▸ **EXTRAIT**
_____

L’équipe internationale qui publie ces observations dans The Astrophysical Journal a recherché exclusivement des galaxies ayant un décalage vers le rouge supérieur à 7, ce qui correspond à une distance supérieure à 13 milliards d’années-lumière, dans le grand relevé Hubble Frontier Field (HFF) et le champ fourni par le puissant effet de lentille gravitationnelle produit par l’amas de galaxies MACS J0416-2403. Les décalages spectraux vers le rouge ont pu être déterminés par photométrie grâce aux deux télescopes et sont très robustes. 6 galaxies parmi ces 22 ont un redshift (décalage vers le rouge) supérieur à 6 (soit une distance supérieure à 13,26 milliards d’années-lumière).

_____

▸ **DONNÉES**

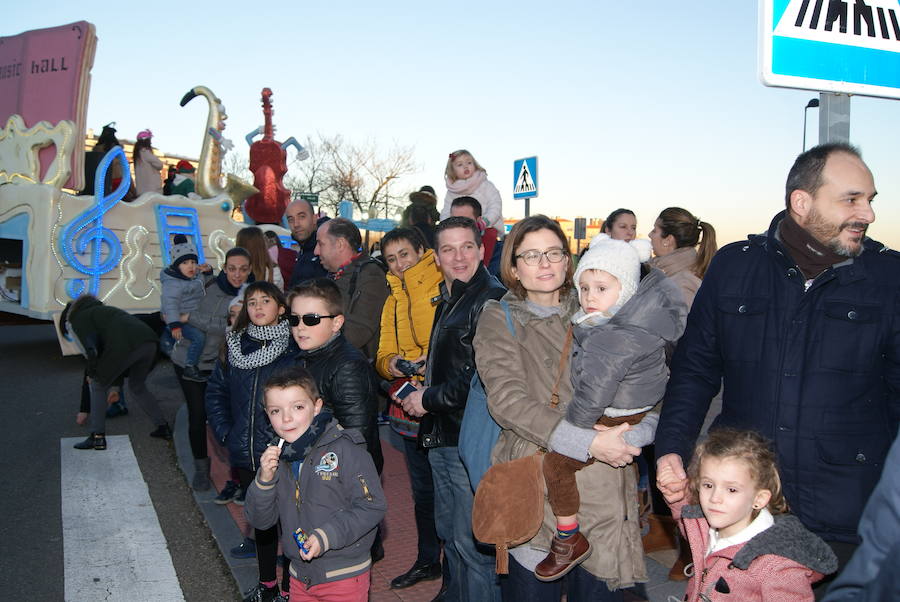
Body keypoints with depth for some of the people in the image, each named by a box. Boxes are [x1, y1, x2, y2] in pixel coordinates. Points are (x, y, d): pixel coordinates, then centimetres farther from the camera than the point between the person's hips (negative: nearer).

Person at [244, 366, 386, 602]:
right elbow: (260, 520, 2)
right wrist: (264, 480, -15)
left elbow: (372, 507, -17)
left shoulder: (344, 450, -17)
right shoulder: (276, 457, 1)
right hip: (299, 577, 5)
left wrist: (326, 536, -25)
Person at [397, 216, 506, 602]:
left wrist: (429, 399, -13)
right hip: (442, 438, 10)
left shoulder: (492, 300, -16)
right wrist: (419, 391, 9)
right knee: (449, 533, 22)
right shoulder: (447, 301, 15)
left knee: (471, 541, 0)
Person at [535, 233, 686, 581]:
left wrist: (569, 430, -15)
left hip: (617, 420, -10)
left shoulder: (618, 339, -33)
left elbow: (594, 393, -29)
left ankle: (568, 540, 8)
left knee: (557, 463, -6)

_____

▸ **CONSIGNES**
a) Recopiez le passage de l'extrait sur les galaxies lointaines qui va de « L’équipe internationale qui » jusqu'à « 13,26 milliards d’années-lumière). » inclus.
b) Selon l'extrait sur les galaxies lointaines, quel amas de galaxies produit le puissant effet de lentille gravitationnelle ?
Les lignes n'ont aucun lien avec l'extrait.

▸ **RÉPONSES**
a)
L’équipe internationale qui publie ces observations dans The Astrophysical Journal a recherché exclusivement des galaxies ayant un décalage vers le rouge supérieur à 7, ce qui correspond à une distance supérieure à 13 milliards d’années-lumière, dans le grand relevé Hubble Frontier Field (HFF) et le champ fourni par le puissant effet de lentille gravitationnelle produit par l’amas de galaxies MACS J0416-2403. Les décalages spectraux vers le rouge ont pu être déterminés par photométrie grâce aux deux télescopes et sont très robustes. 6 galaxies parmi ces 22 ont un redshift (décalage vers le rouge) supérieur à 6 (soit une distance supérieure à 13,26 milliards d’années-lumière).

b) L'amas de galaxies MACS J0416-2403.